Pemrosesan padi dari gabah menjadi beras juga sudah menggunakan mesin, tidak lagi ditumbuk karena bila ditumbuk tingkat kehilangan hasilnya tinggi, kualitas beras jelek, dan biaya tenaga kerja besar serta lamban.
”Meskipun butuh puluhan tahun untuk mengubah budaya, traktor dan mesin penggilingan padi akhirnya diterima petani dan masyarakat,” katanya. Petani sekarang tidak mau lagi mencangkul karena itu pekerjaan berat, begitu pula dengan menumbuk gabah.
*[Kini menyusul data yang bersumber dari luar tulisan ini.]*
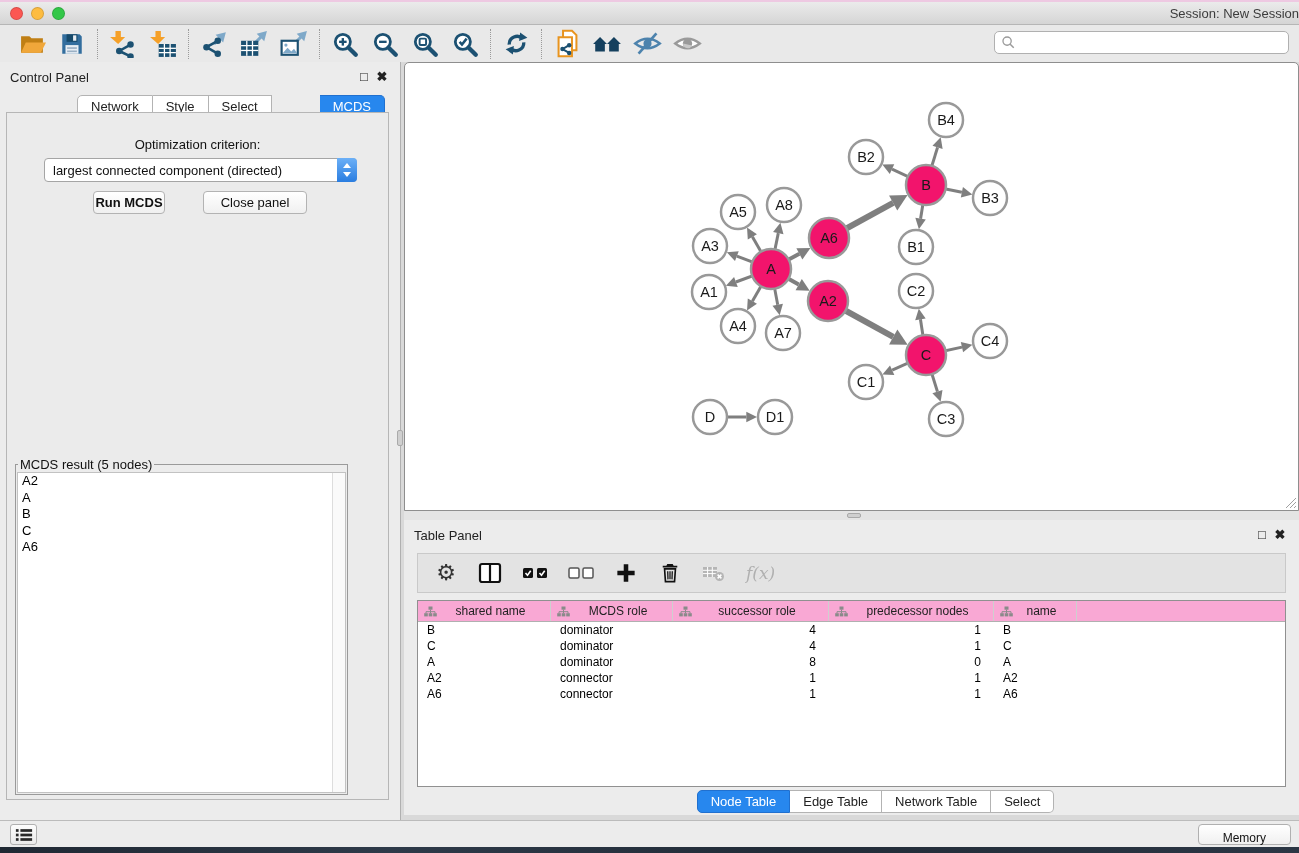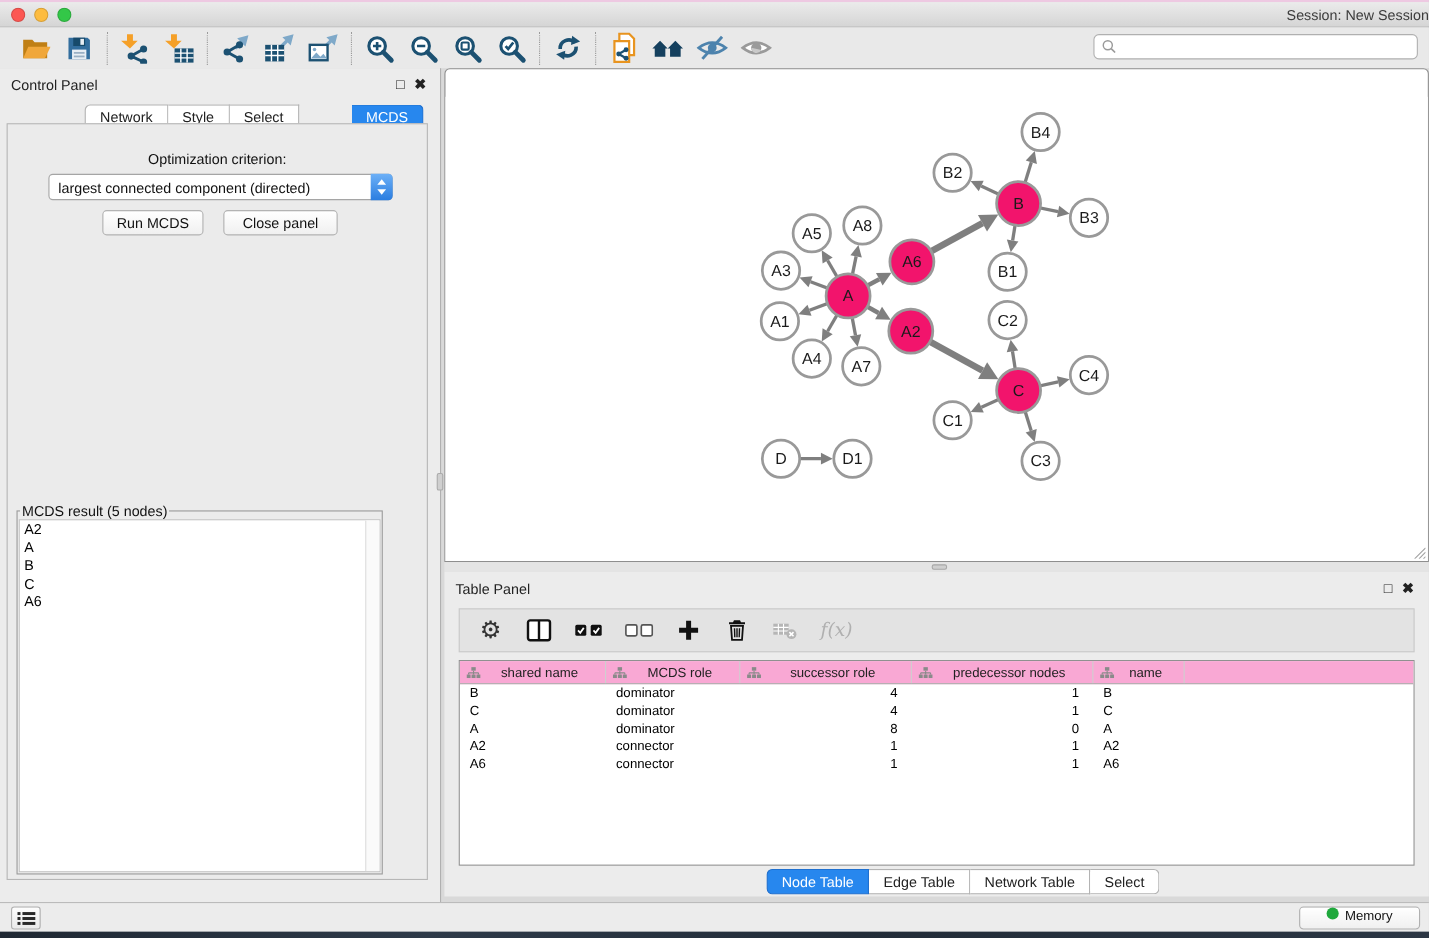--- a/index.html
+++ b/index.html
@@ -51,7 +51,7 @@
     background:linear-gradient(#6cb0f7,#2a7de0); display:flex; align-items:center; justify-content:center; }
   .btn { position:absolute; height:23px; background:linear-gradient(#ffffff,#f0f0f0); border:1px solid #b3b3b3;
     border-radius:4px; font-size:13px; color:#111; text-align:center; line-height:21px; cursor:default; }
-  .run-btn { left:86px; top:78px; width:92px; }
+  .run-btn { left:86px; top:78px; width:72px;font-weight:bold; }
   .closep-btn { left:196px; top:78px; width:104px; }
   fieldset.resultbox { position:absolute; left:8px; top:344px; width:333px; height:338px;
     border:1px solid #9a9a9a; background:#ececec; }

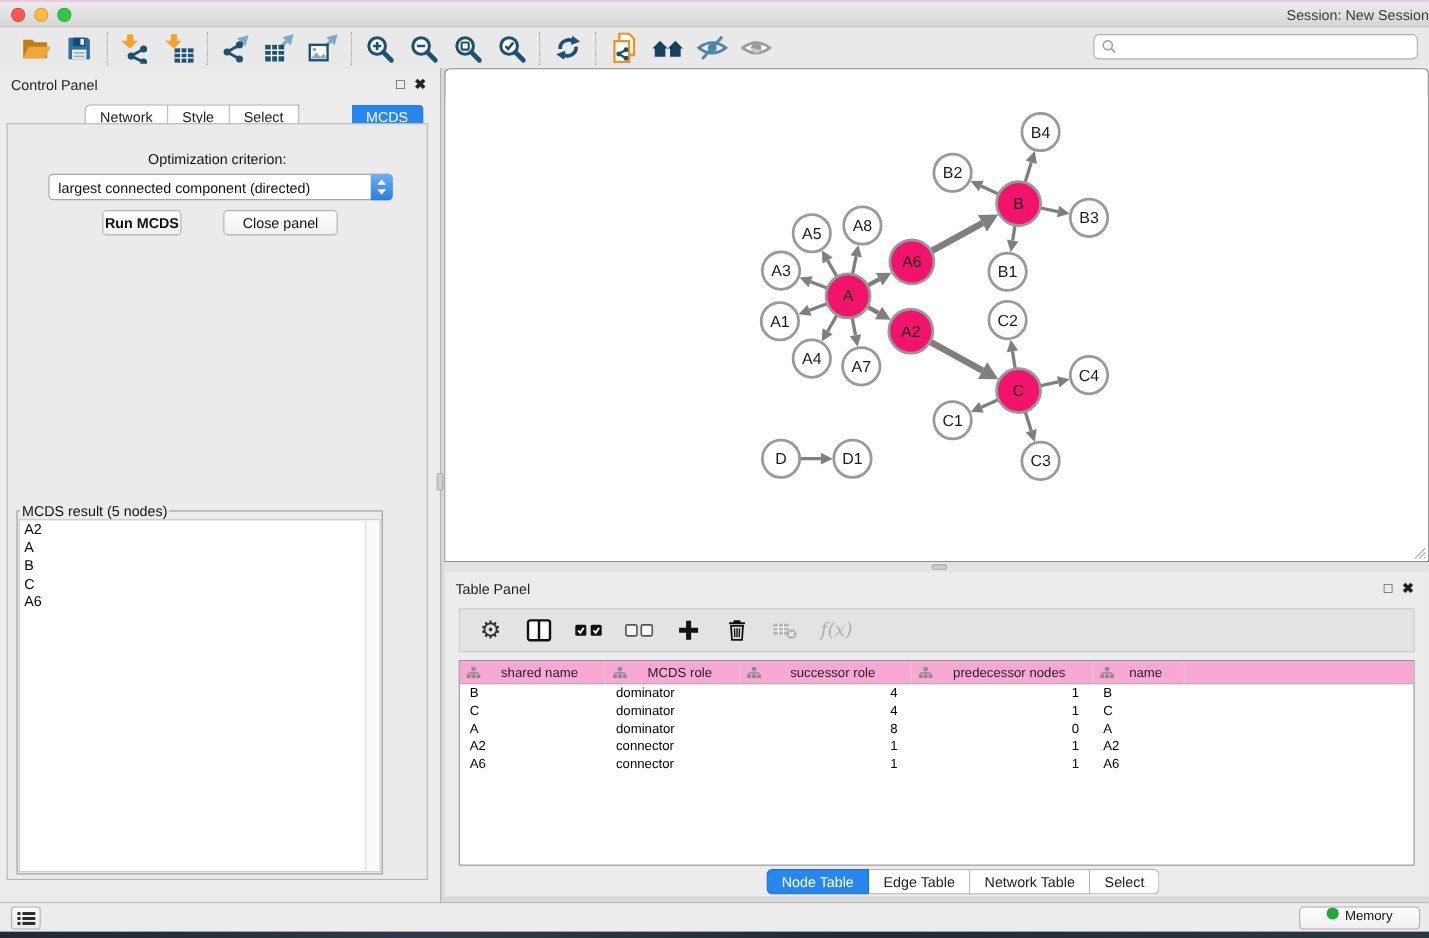--- a/index.html
+++ b/index.html
@@ -109,7 +109,7 @@
     display:flex; align-items:center; justify-content:center; }
   .mem-btn { position:absolute; right:8px; top:3px; height:21px; padding:0 24px;
     background:linear-gradient(#ffffff,#f0f0f0); border:1px solid #b0b0b0; border-radius:4px;
-    display:flex; align-items:flex-start; gap:6px; font-size:12px; color:#111; }
+    display:flex; align-items:flex-start; gap:6px; font-size:12px; color:#111;flex-direction:column; }
   .mem-dot { width:11px; height:11px; border-radius:50%; background:#1fa83c; }
   .desktop-strip { position:absolute; left:0; top:847px; width:1299px; height:6px;
     background:linear-gradient(90deg,#1f2833,#2e3a49 30%,#222c38 60%,#2b3644); }

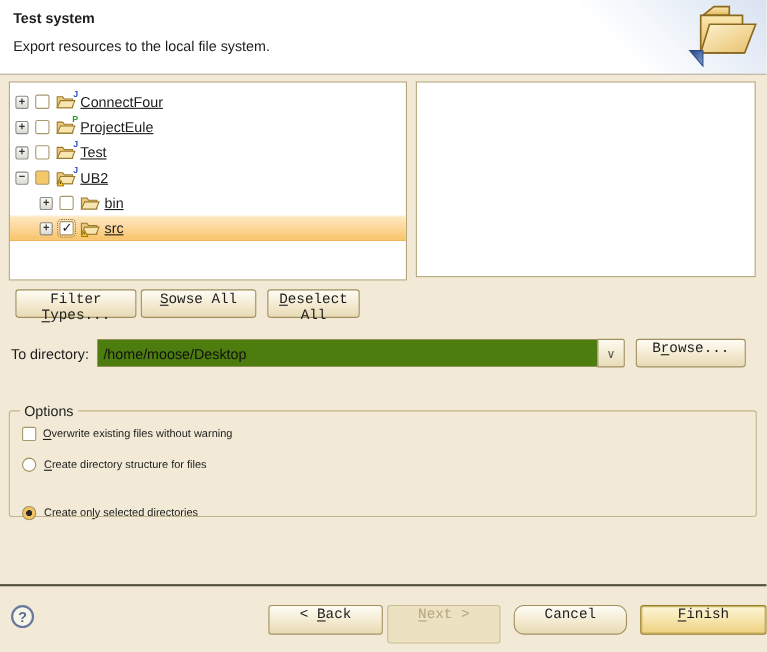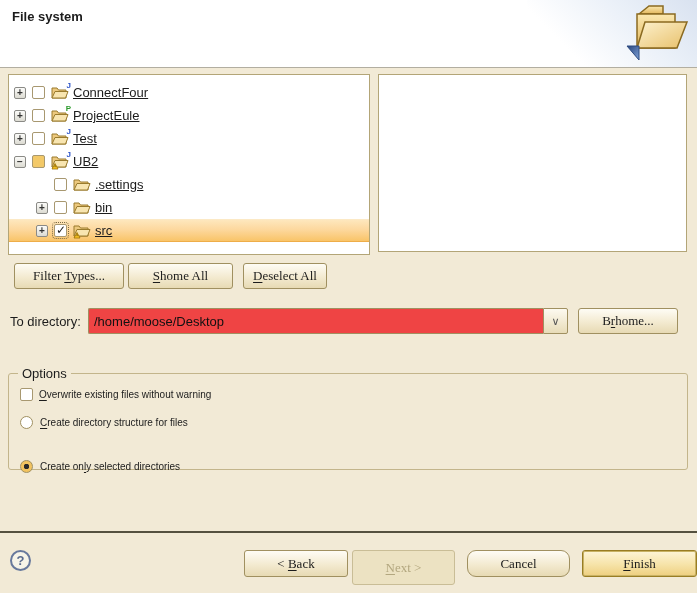--- a/index.html
+++ b/index.html
@@ -98,7 +98,7 @@
 
 <div class="banner">
   <div class="banner-grad"></div>
-  <div class="banner-title">File system</div>
+  <div class="banner-title">Test system</div>
   <svg class="banner-icon" viewBox="0 0 64 62">
     <defs>
       <linearGradient id="gf" x1="0" y1="0" x2="0" y2="1">

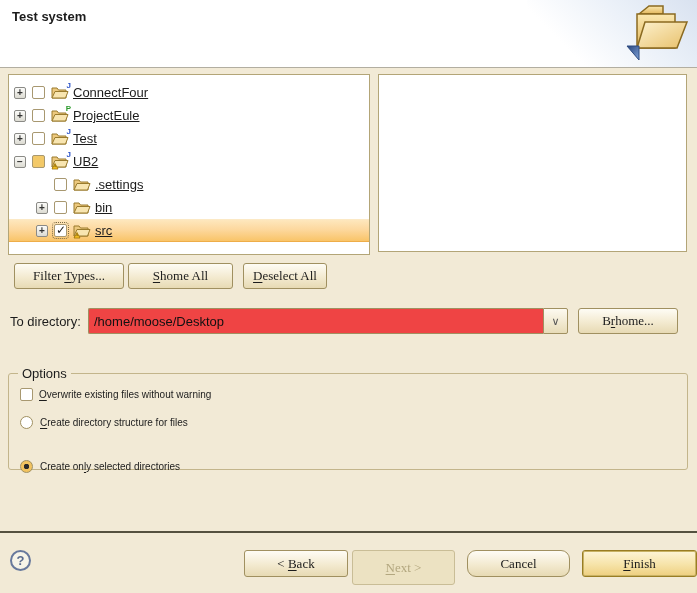--- a/index.html
+++ b/index.html
@@ -99,6 +99,7 @@
 <div class="banner">
   <div class="banner-grad"></div>
   <div class="banner-title">Test system</div>
+  <div class="banner-sub">Export resources to the local file system.</div>
   <svg class="banner-icon" viewBox="0 0 64 62">
     <defs>
       <linearGradient id="gf" x1="0" y1="0" x2="0" y2="1">

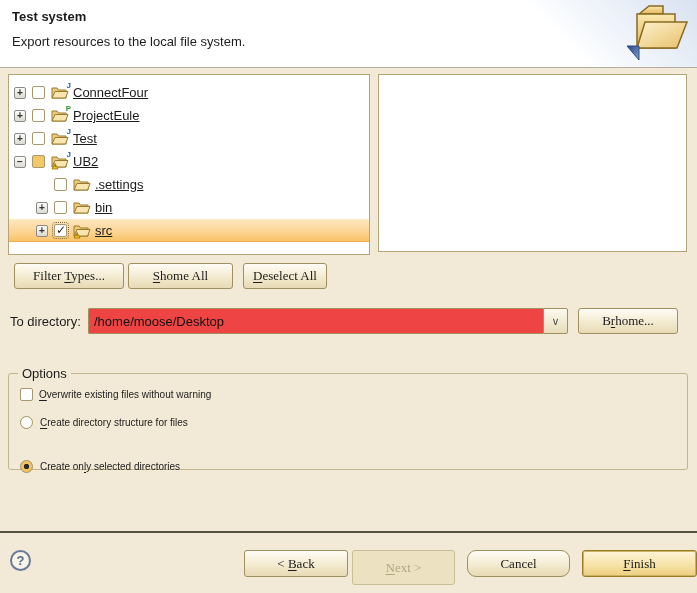--- a/index.html
+++ b/index.html
@@ -174,16 +174,6 @@
       <span class="tree-label">UB2</span>
     </div>
     <div class="tree-row" style="padding-left: 27px;">
-      <span class="slot-exp"></span>
-      <span class="cbx unchecked"></span>
-      <span class="tree-icon"><svg width="19" height="16" viewBox="0 0 19 16">
-     <path d="M1 3 L6 3 L7.5 5 L15 5 L15 13 L1 13 Z" fill="#edc97e" stroke="#9a7b2d"></path>
-     <path d="M4 6.5 L17 6.5 L14.5 13 L1 13 Z" fill="#f8e5b0" stroke="#9a7b2d"></path>
-
-   </svg></span>
-      <span class="tree-label">.settings</span>
-    </div>
-    <div class="tree-row" style="padding-left: 27px;">
       <span class="slot-exp">
         <span class="expander">+</span>
       </span>

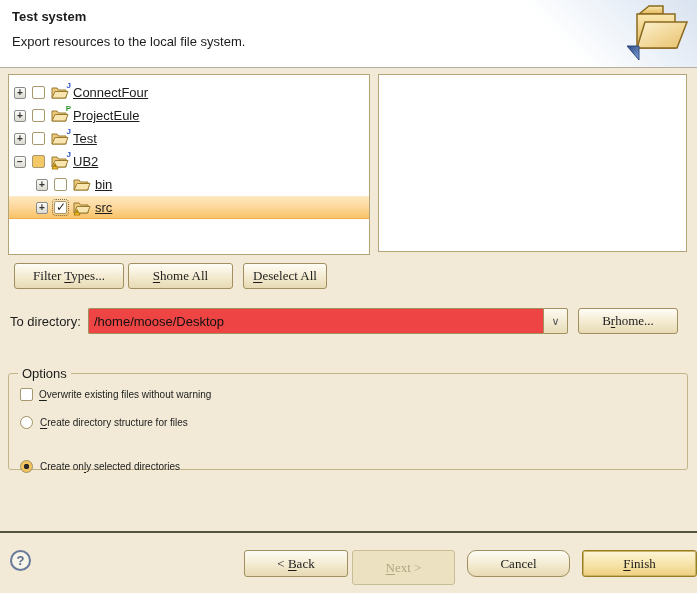--- a/index.html
+++ b/index.html
@@ -47,8 +47,8 @@
   
   .btn { position:absolute; height:26px; border:1px solid #a09060; border-radius:3px;
     background:linear-gradient(#fefcf5 0%,#f3ead0 55%,#e7dab4 100%);
-    font-family:Liberation Serif, serif; font-size:13px; color:#1c1c1c; text-align:center; cursor:default;
-    display:flex; align-items:center; justify-content:center; }
+    font-family:Liberation Mono, monospace; font-size:13px; color:#1c1c1c; text-align:center; cursor:default;
+    display:flex; justify-content:center; }
   .btn u { text-underline-offset:2px; }
   .btn.disabled { background:#ece2c2; border-color:#c9bd96; color:#b3a77f; }
   .btn.default { border:1px solid #997d24; background:linear-gradient(#fdf5d8 0%,#f6e3a8 55%,#eecf7f 100%);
Pada tingkatan lain, mekanisasi pertanian sulit berkembang, terutama pada tahap penanaman dan panen.
”Kalau mekanisasi sudah masuk, biaya produksi bisa ditekan lebih rendah sampai 12,5 persen lagi,” katanya.
Sulitnya mekanisasi masuk karena terbentur masalah sosial. Astu mencontohkan, bila menggunakan tenaga manusia untuk penanaman dan panen butuh tenaga kerja 30 orang per hektar per hari dengan upah Rp 40.000 per hari.
Bila menggunakan mesin, selain lebih cepat biaya tanam dan panen bisa ditekan lebih dari separuhnya. Akan tetapi, tenaga kerja akan berkurang banyak.
Investasi mesin pertanian juga sekarang tidak begitu mahal karena sebagian besar sudah diproduksi di dalam negeri.
Mekanisasi penanaman dan pemanenan sulit diterapkan. Bahkan, di beberapa lokasi seperti di wilayah pantai utara Jawa, pernah ada kasus mesin pemanen padi dibakar massa.